A few weeks ago my decision came through to me clearer than anything ever could. My young nephew, who has ADHD something fierce, especially the “H” part, finally pushed himself too far and hit his head with such force that he had bleeding in the brain. I can never describe the few days that passed agonizingly slow for my family and especially my younger sister. We didn’t know what would happen next and he went into a comma. I am happy to report that he is now at home and doing much better. I will be honest with you, I don’t know how my sister does it, but she does, and amazingly so. She’s better suited than I am, in more ways than one.

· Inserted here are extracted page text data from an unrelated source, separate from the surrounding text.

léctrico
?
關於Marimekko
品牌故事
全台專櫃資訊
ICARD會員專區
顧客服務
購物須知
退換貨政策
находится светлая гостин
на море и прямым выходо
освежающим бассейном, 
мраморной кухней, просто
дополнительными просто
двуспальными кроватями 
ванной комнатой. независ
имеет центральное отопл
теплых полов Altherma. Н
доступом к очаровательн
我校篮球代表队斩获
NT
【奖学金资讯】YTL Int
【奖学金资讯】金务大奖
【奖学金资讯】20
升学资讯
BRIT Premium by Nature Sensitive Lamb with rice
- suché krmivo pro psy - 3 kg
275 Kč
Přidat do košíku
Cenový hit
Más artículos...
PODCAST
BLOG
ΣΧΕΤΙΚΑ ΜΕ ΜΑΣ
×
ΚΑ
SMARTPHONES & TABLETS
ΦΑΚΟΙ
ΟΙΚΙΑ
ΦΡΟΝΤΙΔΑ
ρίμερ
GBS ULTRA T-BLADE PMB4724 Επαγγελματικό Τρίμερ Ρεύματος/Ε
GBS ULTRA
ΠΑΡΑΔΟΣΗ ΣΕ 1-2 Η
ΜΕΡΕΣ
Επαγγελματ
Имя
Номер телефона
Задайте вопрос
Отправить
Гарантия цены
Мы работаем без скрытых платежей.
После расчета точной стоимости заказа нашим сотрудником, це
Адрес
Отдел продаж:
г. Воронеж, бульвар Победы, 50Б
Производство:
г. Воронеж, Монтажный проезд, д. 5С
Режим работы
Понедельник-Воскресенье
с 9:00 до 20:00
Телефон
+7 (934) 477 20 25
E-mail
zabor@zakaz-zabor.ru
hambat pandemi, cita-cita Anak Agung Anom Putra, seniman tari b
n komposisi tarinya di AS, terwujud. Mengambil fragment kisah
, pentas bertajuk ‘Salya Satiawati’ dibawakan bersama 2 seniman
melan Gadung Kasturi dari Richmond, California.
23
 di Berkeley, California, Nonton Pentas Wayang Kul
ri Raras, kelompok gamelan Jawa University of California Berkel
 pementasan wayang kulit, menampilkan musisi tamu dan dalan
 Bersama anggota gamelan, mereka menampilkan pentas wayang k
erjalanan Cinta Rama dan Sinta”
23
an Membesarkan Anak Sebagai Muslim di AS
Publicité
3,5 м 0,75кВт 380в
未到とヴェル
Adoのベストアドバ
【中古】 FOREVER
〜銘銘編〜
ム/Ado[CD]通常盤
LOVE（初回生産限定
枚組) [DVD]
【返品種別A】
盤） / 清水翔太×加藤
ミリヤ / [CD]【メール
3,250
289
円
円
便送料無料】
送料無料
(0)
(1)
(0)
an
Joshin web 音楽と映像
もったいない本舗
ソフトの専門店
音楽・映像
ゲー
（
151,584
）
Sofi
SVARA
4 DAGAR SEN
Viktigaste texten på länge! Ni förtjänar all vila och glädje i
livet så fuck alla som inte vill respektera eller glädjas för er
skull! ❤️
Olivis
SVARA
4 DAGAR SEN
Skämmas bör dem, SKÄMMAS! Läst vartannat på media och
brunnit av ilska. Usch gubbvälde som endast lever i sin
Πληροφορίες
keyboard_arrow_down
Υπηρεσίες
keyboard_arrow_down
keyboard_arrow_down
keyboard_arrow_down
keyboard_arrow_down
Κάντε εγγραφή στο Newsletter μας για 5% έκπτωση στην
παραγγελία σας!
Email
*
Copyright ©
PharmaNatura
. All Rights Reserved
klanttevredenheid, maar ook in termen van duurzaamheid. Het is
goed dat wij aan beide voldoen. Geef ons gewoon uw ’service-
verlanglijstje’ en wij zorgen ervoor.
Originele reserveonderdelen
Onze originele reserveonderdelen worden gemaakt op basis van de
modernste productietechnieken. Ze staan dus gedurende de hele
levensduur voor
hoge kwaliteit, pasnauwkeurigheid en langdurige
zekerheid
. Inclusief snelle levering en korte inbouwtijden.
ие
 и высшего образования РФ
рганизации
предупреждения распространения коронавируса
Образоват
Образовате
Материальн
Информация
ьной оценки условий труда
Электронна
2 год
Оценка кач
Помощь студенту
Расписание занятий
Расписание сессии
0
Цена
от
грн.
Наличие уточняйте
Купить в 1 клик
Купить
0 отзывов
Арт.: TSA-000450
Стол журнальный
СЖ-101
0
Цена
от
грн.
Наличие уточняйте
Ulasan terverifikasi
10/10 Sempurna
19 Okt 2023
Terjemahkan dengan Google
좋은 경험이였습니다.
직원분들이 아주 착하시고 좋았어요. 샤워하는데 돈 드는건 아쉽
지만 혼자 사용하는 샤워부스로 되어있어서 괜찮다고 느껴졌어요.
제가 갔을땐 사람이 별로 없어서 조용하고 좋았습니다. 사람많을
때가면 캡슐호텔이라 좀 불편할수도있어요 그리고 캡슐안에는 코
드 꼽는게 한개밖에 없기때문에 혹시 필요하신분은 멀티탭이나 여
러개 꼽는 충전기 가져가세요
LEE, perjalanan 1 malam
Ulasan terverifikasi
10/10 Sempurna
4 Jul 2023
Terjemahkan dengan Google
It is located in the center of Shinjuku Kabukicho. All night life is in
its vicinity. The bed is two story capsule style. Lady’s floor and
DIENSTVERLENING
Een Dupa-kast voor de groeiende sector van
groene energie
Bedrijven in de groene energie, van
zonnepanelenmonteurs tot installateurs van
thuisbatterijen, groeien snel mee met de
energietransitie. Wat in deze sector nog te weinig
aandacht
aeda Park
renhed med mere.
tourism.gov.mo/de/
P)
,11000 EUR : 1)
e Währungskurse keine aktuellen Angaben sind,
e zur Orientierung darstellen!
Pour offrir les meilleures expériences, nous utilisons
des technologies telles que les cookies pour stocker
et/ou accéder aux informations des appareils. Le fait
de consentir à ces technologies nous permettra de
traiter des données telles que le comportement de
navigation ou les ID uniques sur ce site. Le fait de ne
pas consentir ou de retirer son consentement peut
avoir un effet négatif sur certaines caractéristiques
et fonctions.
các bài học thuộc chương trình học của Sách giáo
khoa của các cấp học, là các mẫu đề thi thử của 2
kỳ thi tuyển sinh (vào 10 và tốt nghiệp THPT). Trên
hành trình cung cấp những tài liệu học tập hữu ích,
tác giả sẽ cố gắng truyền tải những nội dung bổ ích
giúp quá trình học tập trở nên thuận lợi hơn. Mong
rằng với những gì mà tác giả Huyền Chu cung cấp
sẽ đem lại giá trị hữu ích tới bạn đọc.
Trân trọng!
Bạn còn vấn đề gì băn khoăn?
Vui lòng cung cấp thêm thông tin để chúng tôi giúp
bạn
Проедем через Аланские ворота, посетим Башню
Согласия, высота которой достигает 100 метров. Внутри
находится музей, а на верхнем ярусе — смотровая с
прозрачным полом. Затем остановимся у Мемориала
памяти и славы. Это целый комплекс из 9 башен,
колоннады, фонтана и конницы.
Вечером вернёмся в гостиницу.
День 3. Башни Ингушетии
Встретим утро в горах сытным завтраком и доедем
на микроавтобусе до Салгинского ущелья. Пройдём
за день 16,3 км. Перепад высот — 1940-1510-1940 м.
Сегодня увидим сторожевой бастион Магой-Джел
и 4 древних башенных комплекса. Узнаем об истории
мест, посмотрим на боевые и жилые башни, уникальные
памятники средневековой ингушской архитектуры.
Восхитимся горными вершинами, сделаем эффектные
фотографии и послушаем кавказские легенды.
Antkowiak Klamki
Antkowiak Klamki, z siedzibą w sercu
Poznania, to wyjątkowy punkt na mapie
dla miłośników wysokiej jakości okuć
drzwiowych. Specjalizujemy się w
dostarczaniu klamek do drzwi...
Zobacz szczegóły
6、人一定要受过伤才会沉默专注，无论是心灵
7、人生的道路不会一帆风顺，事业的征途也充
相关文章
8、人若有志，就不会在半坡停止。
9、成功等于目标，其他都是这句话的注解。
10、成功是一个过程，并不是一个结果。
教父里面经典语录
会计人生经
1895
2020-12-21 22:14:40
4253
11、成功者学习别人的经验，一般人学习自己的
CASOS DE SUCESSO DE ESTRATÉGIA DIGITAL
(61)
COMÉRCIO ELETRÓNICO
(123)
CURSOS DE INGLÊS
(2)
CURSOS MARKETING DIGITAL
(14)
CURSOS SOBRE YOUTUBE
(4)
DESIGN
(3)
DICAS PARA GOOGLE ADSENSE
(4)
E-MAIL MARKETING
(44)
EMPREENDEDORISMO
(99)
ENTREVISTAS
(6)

Yes, it is true that we don’t know what we are capable of until we try, but it is my humble opinion that I must evaluate my situation before I decide to have a child and I have done that. I have met too many people who have let desire take control of them, passed on their hereditary conditions and then get in so deep that disaster after disaster strikes, some have lost their children either to the law or in some cases, even death. And I have seen some of those same people decide to try again with the same results or even worse. I know I am being rather extreme here and this will upset more than a few people, but it’s important to me to seriously consider all aspects which may be possible given the circumstances. At the same time there are resounding success stories. Both my nephews, from my little sister, have ADD and ADHD respectively (each their own), and they are the most wonderful kids in the world! My sister is truly blessed to have them and I am just as blessed to have them as family. However, I could not do it and such a decision is not something to just ‘try out’.

Am I so wrong? Actually, that’s not really a question is it, because in this decision I would never truly ask, especially not in the hopes that someone would sway me. Each person must make their own decision on whether to have children or not and it’s a very personal decision. I can’t control (nor would I ever want to), who looks at what facts or what considerations when it comes to creating a human being that must be cared for, nurtured and raised into a healthy, vibrant adult. However, I do have control over my own and it’s my choice. Joan is already a wonderful mother to a brilliant young adult, and she understands, appreciates and agrees with my decision. Although I know she would take up all the slack and take care of our baby as if it ruled the world, but – would that be fair to her? We are happy together, as we are.

I have far too often been told that I should have children so I can know what is like to raise a child and be a responsible parent. Is that really a reason I should have a child? I think not. Again, not fair to the child, the mother or even, for that matter, me.

I have the greatest, most profound respect for mother’s and father’s the world over, especially of children with ADHD, ADD and LD’s, Autism etc… You are the most amazing people in the world! I wish you the utmost of success and happiness, that’s just not for me and in this respect, for those of you who can do it and do it day in and day out, you are wonderful, courageous people, indeed. Hat’s off!